Tadanori Yokoo
- Destination the Teshima Art House Project -
Friday, 7 September – Saturday, 6 October, 2012
Opening Hours:
12:00-18:00 *closed on Mon., Sun., and Holidays
Venue:
SCAI THE BATHHOUSE
With his unique aesthetic sense and shocking, intense depictions, Tadanori Yokoo has been a major presence in the art world--and on the culture scene as a whole--ever since the 1960s. His work is ardently supported by a truly broad range of people.
Yokoo is working on plans for a new space scheduled to open next year on Teshima Island in Kagawa Prefecture as part of the Setouchi International Art Festival designed by architect Yuko Nagayama. This exhibition "Tadanori Yokoo--Destination the Teshima Art House Project--," is based on Yokoo's ideas for Teshima, and will include Nagayama's architectural models.
The exhibition features two paintings due to be installed in the new space on Teshima, and also presents a new installation created in the image of Teshima using waterfall postcards.
The works exhibited at the show consistently evoke feelings of life and death. However, as with the Teshima Art House concept, which is founded on the idea "Living well is dying well," the works do not suggest that death is negative, but rather a presence that we must never forget, one that resides right next to life.

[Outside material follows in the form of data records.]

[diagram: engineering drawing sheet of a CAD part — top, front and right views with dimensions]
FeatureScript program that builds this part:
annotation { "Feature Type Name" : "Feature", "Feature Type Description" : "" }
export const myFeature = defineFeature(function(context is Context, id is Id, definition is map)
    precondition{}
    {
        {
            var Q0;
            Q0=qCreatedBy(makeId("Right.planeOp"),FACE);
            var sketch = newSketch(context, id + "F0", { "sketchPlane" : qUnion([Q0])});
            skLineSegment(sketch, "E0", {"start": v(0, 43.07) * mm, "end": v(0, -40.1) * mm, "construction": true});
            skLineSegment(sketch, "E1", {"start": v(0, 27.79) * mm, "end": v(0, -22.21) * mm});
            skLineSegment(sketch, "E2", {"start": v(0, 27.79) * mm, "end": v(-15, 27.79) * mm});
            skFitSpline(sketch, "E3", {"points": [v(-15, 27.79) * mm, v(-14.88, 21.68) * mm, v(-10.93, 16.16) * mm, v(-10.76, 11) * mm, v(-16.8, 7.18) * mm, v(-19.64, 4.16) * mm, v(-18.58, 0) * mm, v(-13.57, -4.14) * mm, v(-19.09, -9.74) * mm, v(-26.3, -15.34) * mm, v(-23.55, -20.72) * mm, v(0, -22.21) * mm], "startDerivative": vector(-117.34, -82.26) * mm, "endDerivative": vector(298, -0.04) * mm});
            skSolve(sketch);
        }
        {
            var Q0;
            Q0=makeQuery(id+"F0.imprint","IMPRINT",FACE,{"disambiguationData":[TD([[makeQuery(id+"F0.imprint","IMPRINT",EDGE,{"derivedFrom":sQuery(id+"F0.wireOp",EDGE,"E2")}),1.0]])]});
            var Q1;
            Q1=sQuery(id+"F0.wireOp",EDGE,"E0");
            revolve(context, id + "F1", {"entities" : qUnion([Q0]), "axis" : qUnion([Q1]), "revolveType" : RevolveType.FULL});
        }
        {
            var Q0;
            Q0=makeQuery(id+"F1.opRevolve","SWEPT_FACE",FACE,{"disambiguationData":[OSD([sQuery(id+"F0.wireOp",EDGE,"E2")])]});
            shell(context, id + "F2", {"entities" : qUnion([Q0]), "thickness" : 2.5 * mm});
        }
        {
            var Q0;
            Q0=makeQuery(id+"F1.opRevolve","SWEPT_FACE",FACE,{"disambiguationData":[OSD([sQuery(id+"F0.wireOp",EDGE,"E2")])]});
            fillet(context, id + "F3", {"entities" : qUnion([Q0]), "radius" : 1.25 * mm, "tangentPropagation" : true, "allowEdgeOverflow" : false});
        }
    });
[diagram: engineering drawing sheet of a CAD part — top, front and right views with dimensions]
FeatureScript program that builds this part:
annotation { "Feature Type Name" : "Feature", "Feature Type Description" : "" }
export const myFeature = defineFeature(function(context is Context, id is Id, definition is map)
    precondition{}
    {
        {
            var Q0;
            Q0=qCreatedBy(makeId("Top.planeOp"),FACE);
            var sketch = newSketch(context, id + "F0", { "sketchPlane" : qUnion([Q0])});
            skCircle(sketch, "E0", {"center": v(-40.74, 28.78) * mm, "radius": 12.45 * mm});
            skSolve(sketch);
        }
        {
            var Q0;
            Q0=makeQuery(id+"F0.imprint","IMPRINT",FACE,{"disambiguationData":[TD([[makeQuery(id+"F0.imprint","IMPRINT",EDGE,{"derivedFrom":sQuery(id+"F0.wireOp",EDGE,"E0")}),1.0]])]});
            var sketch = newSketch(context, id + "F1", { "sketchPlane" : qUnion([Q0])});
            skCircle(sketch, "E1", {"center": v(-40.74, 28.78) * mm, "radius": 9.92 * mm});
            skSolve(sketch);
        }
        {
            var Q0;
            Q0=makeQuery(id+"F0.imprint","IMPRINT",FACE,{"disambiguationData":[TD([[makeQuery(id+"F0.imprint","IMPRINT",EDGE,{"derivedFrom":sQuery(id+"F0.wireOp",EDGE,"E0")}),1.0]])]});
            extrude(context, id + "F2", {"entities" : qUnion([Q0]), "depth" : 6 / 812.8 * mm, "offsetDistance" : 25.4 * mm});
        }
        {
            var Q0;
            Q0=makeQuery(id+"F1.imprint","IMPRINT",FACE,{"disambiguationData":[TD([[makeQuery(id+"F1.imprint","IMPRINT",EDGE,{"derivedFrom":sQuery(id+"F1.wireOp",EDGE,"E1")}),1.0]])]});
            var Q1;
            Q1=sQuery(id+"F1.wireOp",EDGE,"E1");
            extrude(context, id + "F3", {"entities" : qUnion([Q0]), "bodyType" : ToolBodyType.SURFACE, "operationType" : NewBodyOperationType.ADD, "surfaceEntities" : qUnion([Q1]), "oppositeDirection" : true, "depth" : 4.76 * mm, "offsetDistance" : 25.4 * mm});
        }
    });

The new space on Teshima Island will attempt to convey a way of life in which one is surrounded by art, even when confronting death, and communicate how rich and happy such a life can be. Evoking strong feelings about life and death, the works of Tadanori Yokoo could be said to always embody such sentiments. So Yokoo may likely be the most appropriate artist to express this concept.